One colony matched O. marioni Jullien, 1882, in BOLD, with a low similarity (84.33%) (Table 1). However, SEM analysis showed strong morphological similarity to S. levinseni, as described by Fransen [40] and the Smithsonian Tropical Research Institute [42]. Since S. levinseni had not previously been recorded in the BOLD database, this constitutes a new entry in the system.

For W. arcuata, B. neritina, and S. lafontii, we accepted the original identifications provided by BOLD, as these sequences had high match percentages (>90%) and morphological features consistent with published descriptions [38,39,42]. Cigclisula sp., although matched at a lower percentage (81.76%), was also retained based on comparison with SEM images and known distributions.

The documented capacity for dispersion and colonization by W. arcuata in other regions [44,45] raises the possibility that previously unrecorded species are now established in Costa Rica. While we cannot confirm an invasion due to the lack of long-term historical data, it remains plausible that bryozoans from distant regions may reach and colonize the ACG through various dispersal mechanisms, including biofouling and rafting on floating debris.

5. Conclusions

Five of the nine bryozoan species identified in this study represent new records for Costa Rica: S. lafontii, B. neritina, W. arcuata, S. levinseni, and B. tenuis. These species had not been previously reported by Osburn [17,18,19] or Banta & Carson [13]. Within the Área de Conservación Guanacaste (ACG), we documented seven new records, which include the five species mentioned above, along with P. crosslandi and Cigclisula sp. Of these, three species—S. lafontii, P. crosslandi, and S. levinseni—also represent new genetic sequence entries in public databases. Notably, S. lafontii and S. levinseni are new records for the Eastern Pacific.
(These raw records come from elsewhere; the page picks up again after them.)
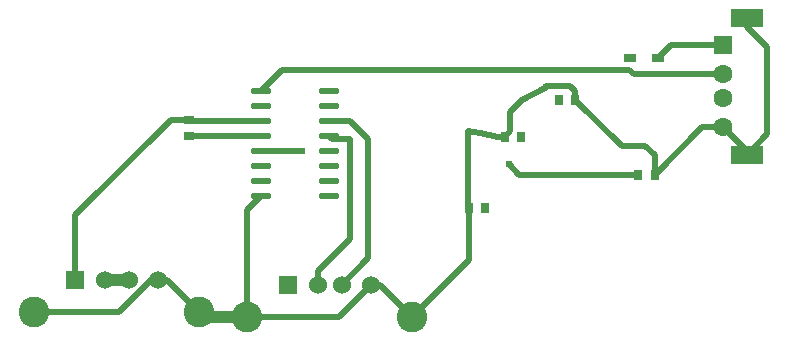
<source format=gtl>
G04 Layer: TopLayer*
G04 EasyEDA v6.5.44, 2024-07-15 21:32:29*
G04 Gerber Generator version 0.2*
G04 Scale: 100 percent, Rotated: No, Reflected: No *
G04 Dimensions in millimeters *
G04 leading zeros omitted , absolute positions ,4 integer and 5 decimal *
%FSLAX45Y45*%
%MOMM*%

%ADD10C,0.5000*%
%ADD11C,1.0000*%
%ADD12R,0.9000X0.8000*%
%ADD13R,0.8000X0.9000*%
%ADD14O,1.7450054X0.5599938*%
%ADD15R,1.0000X0.7500*%
%ADD16R,2.8000X1.6000*%
%ADD17R,1.6000X1.6000*%
%ADD18C,1.6000*%
%ADD19C,2.6000*%
%ADD20C,1.5240*%
%ADD21R,1.5240X1.5240*%
%ADD22C,0.6200*%

%LPD*%
D10*
X641350Y4716018D02*
G01*
X1363218Y4716018D01*
X1633981Y4986781D01*
X1691386Y4986781D01*
X5676900Y6769100D02*
G01*
X5716587Y6729412D01*
X6473748Y6729412D01*
X4965700Y6616700D02*
G01*
X4978400Y6629400D01*
X5181600Y6629400D01*
X5221350Y6589648D01*
X5221350Y6515100D01*
X4624146Y6197600D02*
G01*
X4673600Y6247053D01*
X4673600Y6413500D01*
X4775200Y6515100D01*
X4965700Y6616700D01*
X4660900Y5969000D02*
G01*
X4749800Y5880100D01*
X5755957Y5880100D01*
X2565400Y6083300D02*
G01*
X2908300Y6083300D01*
X5895962Y5880100D02*
G01*
X6295263Y6279400D01*
X6473748Y6279400D01*
X5221350Y6515100D02*
G01*
X5615050Y6121400D01*
X5816600Y6121400D01*
X5895962Y6042037D01*
X5895962Y5880100D01*
X5921171Y6870700D02*
G01*
X6029871Y6979399D01*
X6473751Y6979399D01*
X2565400Y6591300D02*
G01*
X2743200Y6769100D01*
X5676900Y6769100D01*
X3844747Y4677803D02*
G01*
X3573754Y4948796D01*
X3494735Y4948796D01*
X2565400Y5702300D02*
G01*
X2444750Y5581650D01*
X2444750Y4677803D01*
X2041347Y4715903D02*
G01*
X1770354Y4986896D01*
X1691335Y4986896D01*
X1950948Y6343802D02*
G01*
X1797202Y6343802D01*
X991336Y5537936D01*
X991336Y4986896D01*
X3844747Y4677803D02*
G01*
X4319346Y5152402D01*
X4319346Y5600700D01*
X4318000Y5600700D02*
G01*
X4318000Y6249746D01*
X4418253Y6235700D01*
X4570653Y6197600D01*
X4622800Y6197600D01*
X1950948Y6203797D02*
G01*
X1957450Y6210300D01*
X2565400Y6210300D01*
X1950948Y6343802D02*
G01*
X1957450Y6337300D01*
X2565400Y6337300D01*
X6673850Y6049518D02*
G01*
X6845300Y6220968D01*
X6845300Y6959600D01*
X6673850Y7131050D01*
X6673850Y7209281D01*
X6473748Y6279400D02*
G01*
X6673748Y6079401D01*
X6673748Y6049403D01*
X3139897Y6210300D02*
G01*
X3165297Y6184900D01*
X3314700Y6184900D01*
X3314700Y5334000D01*
X3044748Y5064048D01*
X3044748Y4948796D01*
X3139897Y6337300D02*
G01*
X3314700Y6337300D01*
X3467100Y6184900D01*
X3467100Y5171147D01*
X3244748Y4948796D01*
D11*
X1241348Y4986896D02*
G01*
X1441348Y4986896D01*
D10*
X3494735Y4948796D02*
G01*
X3223742Y4677803D01*
X2444750Y4677803D01*
D11*
X2041347Y4715903D02*
G01*
X2079447Y4677803D01*
X2444750Y4677803D01*
D12*
G01*
X1950948Y6203797D03*
G01*
X1950948Y6343802D03*
D13*
G01*
X4459350Y5600700D03*
G01*
X4319346Y5600700D03*
G01*
X4764150Y6197600D03*
G01*
X4624146Y6197600D03*
G01*
X5221350Y6515100D03*
G01*
X5081346Y6515100D03*
G01*
X5895949Y5880100D03*
G01*
X5755970Y5880100D03*
D14*
G01*
X3139897Y5702300D03*
G01*
X3139897Y5829300D03*
G01*
X3139897Y5956300D03*
G01*
X3139897Y6083300D03*
G01*
X3139897Y6210300D03*
G01*
X3139897Y6337300D03*
G01*
X3139897Y6464300D03*
G01*
X3139897Y6591300D03*
G01*
X2565400Y5702300D03*
G01*
X2565400Y5829300D03*
G01*
X2565400Y5956300D03*
G01*
X2565400Y6083300D03*
G01*
X2565400Y6210300D03*
G01*
X2565400Y6337300D03*
G01*
X2565400Y6464300D03*
G01*
X2565400Y6591300D03*
D15*
G01*
X5921146Y6870700D03*
G01*
X5686653Y6870700D03*
D16*
G01*
X6673748Y6049390D03*
G01*
X6673748Y7209409D03*
D17*
G01*
X6473748Y6979386D03*
D18*
G01*
X6473748Y6729399D03*
G01*
X6473748Y6529400D03*
G01*
X6473748Y6279387D03*
D19*
G01*
X2444750Y4677790D03*
G01*
X3844747Y4677790D03*
D20*
G01*
X3494735Y4948783D03*
G01*
X3244748Y4948783D03*
G01*
X3044748Y4948783D03*
D21*
G01*
X2794736Y4948783D03*
D19*
G01*
X641350Y4715890D03*
G01*
X2041347Y4715890D03*
D20*
G01*
X1691335Y4986883D03*
G01*
X1441348Y4986883D03*
G01*
X1241348Y4986883D03*
D21*
G01*
X991336Y4986883D03*
D22*
G01*
X2794736Y4948783D03*
G01*
X2565400Y6337300D03*
G01*
X2565400Y6210300D03*
G01*
X2565400Y5702300D03*
G01*
X4764150Y6197600D03*
G01*
X5755970Y5880100D03*
G01*
X3139897Y6464300D03*
G01*
X3139897Y6591300D03*
G01*
X4459350Y5600700D03*
G01*
X2565400Y6591300D03*
G01*
X6473748Y6729399D03*
G01*
X6473748Y6529400D03*
G01*
X2565400Y6083300D03*
G01*
X2908300Y6083300D03*
G01*
X4660900Y5969000D03*
G01*
X5081346Y6515100D03*
G01*
X2565400Y5956300D03*
G01*
X5921171Y6870700D03*
G01*
X5686653Y6870700D03*
G01*
X2565400Y6464300D03*
M02*

</source>
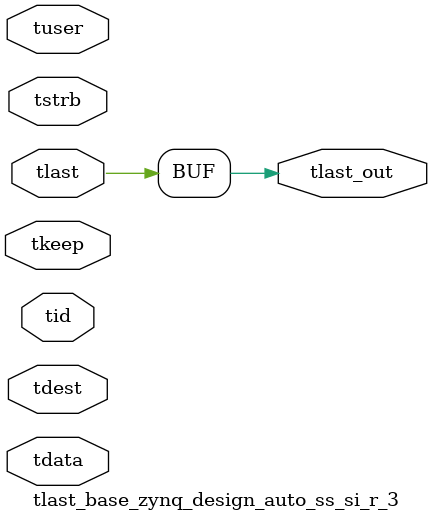
<source format=v>


`timescale 1ps/1ps

module tlast_base_zynq_design_auto_ss_si_r_3 #
(
parameter C_S_AXIS_TID_WIDTH   = 1,
parameter C_S_AXIS_TUSER_WIDTH = 0,
parameter C_S_AXIS_TDATA_WIDTH = 0,
parameter C_S_AXIS_TDEST_WIDTH = 0
)
(
input  [(C_S_AXIS_TID_WIDTH   == 0 ? 1 : C_S_AXIS_TID_WIDTH)-1:0       ] tid,
input  [(C_S_AXIS_TDATA_WIDTH == 0 ? 1 : C_S_AXIS_TDATA_WIDTH)-1:0     ] tdata,
input  [(C_S_AXIS_TUSER_WIDTH == 0 ? 1 : C_S_AXIS_TUSER_WIDTH)-1:0     ] tuser,
input  [(C_S_AXIS_TDEST_WIDTH == 0 ? 1 : C_S_AXIS_TDEST_WIDTH)-1:0     ] tdest,
input  [(C_S_AXIS_TDATA_WIDTH/8)-1:0 ] tkeep,
input  [(C_S_AXIS_TDATA_WIDTH/8)-1:0 ] tstrb,
input  [0:0]                                                             tlast,
output                                                                   tlast_out
);

assign tlast_out = {tlast[0]};

endmodule


</source>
This study aims to reinvigorate the study of bryozoans in Costa Rica and provides a foundational reference for future research on the phylum. Our documentation includes both live and SEM images of the specimens, as well as verified records based on morphological and molecular data. We hope this work encourages continued exploration and more comprehensive studies of bryozoans in the Eastern Pacific and the Central American region.